When you pull metrics out of that random basket and look at them individually, many of them turn out to be critically important to specific businesses. If you're a beer company and you don't have access to water, good luck making your beer. If you're a mining business not prioritising the welfare of communities around your mine, you'll struggle to hire people, operate smoothly, and you may lose your licence to operate. There is no one-size-fits-all.
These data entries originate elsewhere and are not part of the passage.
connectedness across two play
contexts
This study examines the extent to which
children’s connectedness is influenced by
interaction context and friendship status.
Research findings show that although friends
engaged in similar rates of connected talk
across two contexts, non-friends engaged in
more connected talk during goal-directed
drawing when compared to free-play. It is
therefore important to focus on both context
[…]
When you start splitting the basket apart, a few things become possible. First, you can optimise for fewer things — not 50 things, but five, with a clear prioritisation. Every CEO I speak with is already telling their sustainability team: you get three things to focus on, and really that means you get one thing and two sides. Second, you can operationally set up to actually deliver. Instead of asking the ESG team to somehow optimise 218 things with no money and no authority, you can say: we want to build a diverse workforce because we think that gives us the best access to talent — so we're giving this mandate to our talent team. They own it at every stage, from recruitment marketing to progression. Or: water is a core operating resource for us — so we're giving it to our manufacturing or ops team. When you start disambiguating these metrics, you can say what you care about, which team owns it, and what the value of doing it well looks like for the business.
I can't wait for ESG to be put to bed. But that doesn't mean I'm excited about losing sight of the underlying pieces. 218 metrics is way too much. It's much better if sustainability teams do fewer things — but with depth, consistency, longevity, and ultimately with impact.